Look through the listing below and write out exactly the lines from the line with "O Lord, you" to the line with "And gathered in", both included, and no others.

----- Supplied entries

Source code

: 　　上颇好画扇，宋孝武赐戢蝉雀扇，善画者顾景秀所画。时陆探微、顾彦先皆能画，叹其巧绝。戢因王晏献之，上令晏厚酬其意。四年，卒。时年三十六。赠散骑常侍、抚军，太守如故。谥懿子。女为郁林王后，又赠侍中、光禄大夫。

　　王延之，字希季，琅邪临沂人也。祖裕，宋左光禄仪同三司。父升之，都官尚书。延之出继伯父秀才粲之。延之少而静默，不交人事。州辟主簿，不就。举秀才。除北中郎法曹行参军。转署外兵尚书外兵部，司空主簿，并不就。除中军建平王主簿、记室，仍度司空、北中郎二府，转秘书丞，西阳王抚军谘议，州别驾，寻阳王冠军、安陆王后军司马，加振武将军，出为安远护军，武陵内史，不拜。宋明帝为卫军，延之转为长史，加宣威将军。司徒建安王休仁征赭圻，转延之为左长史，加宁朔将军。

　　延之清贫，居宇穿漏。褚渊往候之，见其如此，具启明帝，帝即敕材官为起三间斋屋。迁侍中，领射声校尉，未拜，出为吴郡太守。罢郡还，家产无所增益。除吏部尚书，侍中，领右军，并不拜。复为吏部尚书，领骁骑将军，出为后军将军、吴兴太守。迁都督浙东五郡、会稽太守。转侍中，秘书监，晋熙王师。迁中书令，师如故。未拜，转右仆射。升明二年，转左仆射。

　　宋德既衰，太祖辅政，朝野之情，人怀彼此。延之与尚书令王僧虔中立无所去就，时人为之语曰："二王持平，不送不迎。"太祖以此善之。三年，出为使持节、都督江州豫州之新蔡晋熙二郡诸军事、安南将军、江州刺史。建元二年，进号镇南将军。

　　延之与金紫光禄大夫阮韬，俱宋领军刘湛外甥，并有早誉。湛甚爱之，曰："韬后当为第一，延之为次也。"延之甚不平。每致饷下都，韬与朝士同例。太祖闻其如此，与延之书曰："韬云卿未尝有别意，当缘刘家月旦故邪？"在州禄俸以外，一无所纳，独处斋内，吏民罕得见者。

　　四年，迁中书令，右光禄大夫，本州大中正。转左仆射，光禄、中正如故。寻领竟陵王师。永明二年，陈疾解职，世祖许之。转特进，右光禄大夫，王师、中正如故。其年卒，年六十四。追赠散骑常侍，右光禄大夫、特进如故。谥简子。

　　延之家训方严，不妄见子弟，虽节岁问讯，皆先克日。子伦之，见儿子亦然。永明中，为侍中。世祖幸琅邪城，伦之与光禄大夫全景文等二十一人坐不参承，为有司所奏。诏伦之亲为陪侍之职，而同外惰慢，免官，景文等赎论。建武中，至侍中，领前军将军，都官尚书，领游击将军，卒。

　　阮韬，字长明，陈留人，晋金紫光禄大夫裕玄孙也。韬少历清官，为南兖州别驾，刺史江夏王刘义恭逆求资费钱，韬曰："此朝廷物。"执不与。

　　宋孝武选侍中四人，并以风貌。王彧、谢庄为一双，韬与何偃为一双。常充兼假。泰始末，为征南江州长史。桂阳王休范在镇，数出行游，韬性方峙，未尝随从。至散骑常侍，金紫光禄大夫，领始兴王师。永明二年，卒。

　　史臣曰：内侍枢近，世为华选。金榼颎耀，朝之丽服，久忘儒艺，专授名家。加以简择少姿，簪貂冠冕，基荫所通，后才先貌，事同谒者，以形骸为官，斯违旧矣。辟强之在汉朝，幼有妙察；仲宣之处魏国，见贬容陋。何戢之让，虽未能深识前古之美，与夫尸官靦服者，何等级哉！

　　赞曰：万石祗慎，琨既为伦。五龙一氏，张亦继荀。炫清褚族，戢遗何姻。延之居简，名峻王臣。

----------
----- Supplied entries

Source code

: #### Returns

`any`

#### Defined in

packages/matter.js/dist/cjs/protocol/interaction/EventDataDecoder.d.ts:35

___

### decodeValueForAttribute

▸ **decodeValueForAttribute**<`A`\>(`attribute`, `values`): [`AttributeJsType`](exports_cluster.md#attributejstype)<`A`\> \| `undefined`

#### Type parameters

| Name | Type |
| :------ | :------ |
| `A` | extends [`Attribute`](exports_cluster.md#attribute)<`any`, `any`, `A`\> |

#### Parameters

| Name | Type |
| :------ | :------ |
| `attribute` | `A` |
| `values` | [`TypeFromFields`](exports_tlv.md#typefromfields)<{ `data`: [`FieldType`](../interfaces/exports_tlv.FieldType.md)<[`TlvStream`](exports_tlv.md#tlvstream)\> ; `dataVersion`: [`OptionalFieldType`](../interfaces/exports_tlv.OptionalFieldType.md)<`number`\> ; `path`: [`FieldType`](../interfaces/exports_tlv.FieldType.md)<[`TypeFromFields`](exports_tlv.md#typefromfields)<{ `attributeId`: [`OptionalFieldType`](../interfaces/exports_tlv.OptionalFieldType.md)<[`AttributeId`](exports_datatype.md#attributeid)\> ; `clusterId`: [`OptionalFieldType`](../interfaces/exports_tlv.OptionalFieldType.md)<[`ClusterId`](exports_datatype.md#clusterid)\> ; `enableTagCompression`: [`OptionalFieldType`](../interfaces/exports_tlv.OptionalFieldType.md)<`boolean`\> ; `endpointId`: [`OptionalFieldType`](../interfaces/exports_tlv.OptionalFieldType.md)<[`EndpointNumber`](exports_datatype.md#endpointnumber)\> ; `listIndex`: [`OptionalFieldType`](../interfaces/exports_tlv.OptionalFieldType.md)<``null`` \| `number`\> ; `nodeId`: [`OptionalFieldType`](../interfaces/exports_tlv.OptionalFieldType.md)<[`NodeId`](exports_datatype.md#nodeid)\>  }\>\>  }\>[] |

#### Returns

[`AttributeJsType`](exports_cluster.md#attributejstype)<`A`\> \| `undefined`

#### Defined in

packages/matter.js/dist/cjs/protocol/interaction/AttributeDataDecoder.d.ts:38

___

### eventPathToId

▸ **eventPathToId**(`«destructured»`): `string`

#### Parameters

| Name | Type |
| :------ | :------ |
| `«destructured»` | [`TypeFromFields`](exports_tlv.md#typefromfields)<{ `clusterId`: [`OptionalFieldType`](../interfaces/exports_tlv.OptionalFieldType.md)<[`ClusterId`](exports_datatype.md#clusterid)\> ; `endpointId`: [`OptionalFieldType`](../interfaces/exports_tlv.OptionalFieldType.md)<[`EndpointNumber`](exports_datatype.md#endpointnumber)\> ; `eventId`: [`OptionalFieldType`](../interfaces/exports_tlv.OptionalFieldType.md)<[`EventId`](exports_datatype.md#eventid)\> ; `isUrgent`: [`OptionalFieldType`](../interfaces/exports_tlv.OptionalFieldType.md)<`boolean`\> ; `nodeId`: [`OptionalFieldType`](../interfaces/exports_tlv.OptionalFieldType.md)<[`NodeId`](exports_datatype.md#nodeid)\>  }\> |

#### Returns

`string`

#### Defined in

----------
----- Supplied entries

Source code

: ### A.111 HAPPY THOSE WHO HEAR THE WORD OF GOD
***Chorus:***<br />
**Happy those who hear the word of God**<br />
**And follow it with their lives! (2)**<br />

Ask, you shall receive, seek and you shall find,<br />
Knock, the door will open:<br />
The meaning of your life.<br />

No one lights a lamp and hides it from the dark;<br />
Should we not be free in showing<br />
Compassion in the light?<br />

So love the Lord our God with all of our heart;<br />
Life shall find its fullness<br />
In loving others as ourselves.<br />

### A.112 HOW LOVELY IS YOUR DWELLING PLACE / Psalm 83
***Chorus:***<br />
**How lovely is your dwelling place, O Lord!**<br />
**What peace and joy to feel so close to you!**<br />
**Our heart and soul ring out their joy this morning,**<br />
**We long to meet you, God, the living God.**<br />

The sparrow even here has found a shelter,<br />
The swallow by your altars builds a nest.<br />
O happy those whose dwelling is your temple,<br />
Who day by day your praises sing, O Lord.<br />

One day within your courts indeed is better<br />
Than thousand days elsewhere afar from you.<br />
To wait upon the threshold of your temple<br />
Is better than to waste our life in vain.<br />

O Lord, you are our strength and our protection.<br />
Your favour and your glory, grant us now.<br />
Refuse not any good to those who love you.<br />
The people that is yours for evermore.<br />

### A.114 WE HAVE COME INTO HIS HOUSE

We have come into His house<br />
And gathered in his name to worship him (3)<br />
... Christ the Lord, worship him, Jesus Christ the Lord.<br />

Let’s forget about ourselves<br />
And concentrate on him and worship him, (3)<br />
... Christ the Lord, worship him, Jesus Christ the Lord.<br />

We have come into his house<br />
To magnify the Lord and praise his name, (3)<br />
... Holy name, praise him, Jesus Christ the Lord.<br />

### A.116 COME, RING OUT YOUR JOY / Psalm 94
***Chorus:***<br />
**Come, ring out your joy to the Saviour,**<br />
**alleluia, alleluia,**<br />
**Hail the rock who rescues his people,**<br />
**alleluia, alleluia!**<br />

----------

■ Task response ■
O Lord, you are our strength and our protection.<br />
Your favour and your glory, grant us now.<br />
Refuse not any good to those who love you.<br />
The people that is yours for evermore.<br />

### A.114 WE HAVE COME INTO HIS HOUSE

We have come into His house<br />
And gathered in his name to worship him (3)<br />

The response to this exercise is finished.